社会的圧力を受けることで、有給休暇を申請することさえも躊躇する人がいる。どのような人物が「理想的な労働者」かという古い固定観念や、よい従業員とは時間とエネルギーのすべてを仕事に注ぎ込む人物だという思い込みは、仕事の世界に強く根を張っている。従業員が仕事以外の情熱を追求できるようにするためには、マインドセットの転換が不可欠だ。リーダーが明確なお墨付きを与えることも効果がある。
従業員は一般的な勤務時間に仕事をしなければ反発を受けるのではないかと不安に思い、柔軟な働き方を実践しようとしないかもしれない。研究によれば、従業員がそのような不安を抱くのは無理もない。ワークライフバランスを実現するために勤務時間を柔軟に選択する人たちは、職場でしばしばスティグマ(負の烙印)を押されるのだ。
このような事情があるため、たとえ業務時間以外であったとしても、仕事以外の情熱の追求に時間を割くことで、仕事に熱心ではないと思われるのではないかと恐れる人がいる。ましてや一般的な勤務時間に、自社の制度を利用して仕事以外の情熱を追求することに、不安を感じずにはいられない。
しかし、仕事以外の情熱を追求する人が否定的な評価を受けることに、正当な理由はない。仕事以外のことに情熱を注いでいると仕事の成績が落ち込む、という考え方を裏付ける根拠はない。むしろ研究によれば、フルタイムの仕事に加えて「別の情熱を注ぐ対象」を持っていたり、副業をしていたりする人は、本業のパフォーマンスも上がる傾向があるという。
その理由は、仕事以外の情熱を追求することで力がみなぎってきたように感じ、肯定的感情が高まるからだ。同様に、エンゲージメントも高まる。さらに、仕事ばかりしていると、仕事に対する内発的動機が低下するので逆効果だ。休日や勤務時間外に仕事をする場合は、特に顕著である。

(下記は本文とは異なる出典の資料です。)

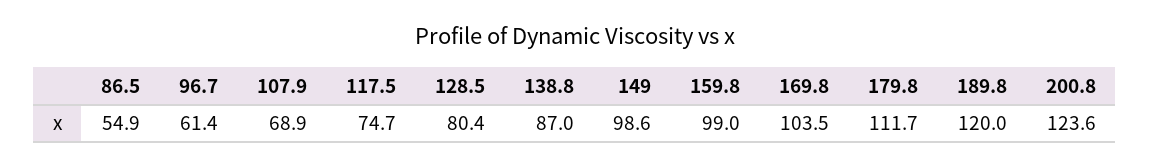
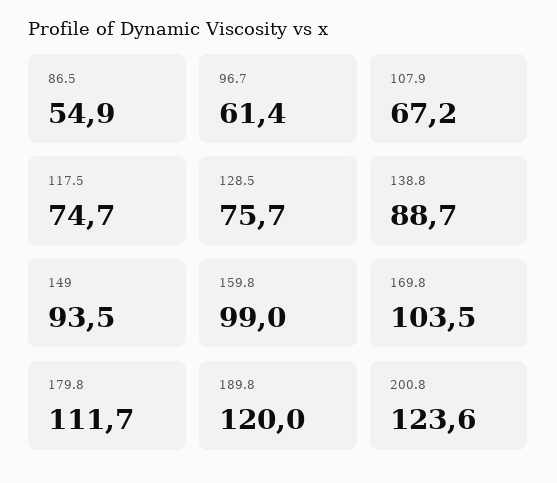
107.9: 68.9 -> 67.2
128.5: 80.4 -> 75.7
138.8: 87 -> 88.7
149: 98.6 -> 93.5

仕事以外の情熱に対する誤解を解消し、当たり前のことにするために、リーダーは重要な役割を果たすことができる。たとえば、自分が仕事以外で情熱を抱いているテーマについて、メンバーに語ってはどうだろうか。情熱を追求することで活力が高まり、職場でベストを尽くせていると語ろう。そして、誰もが同様のことをでき、それをすべきでもあると伝えよう。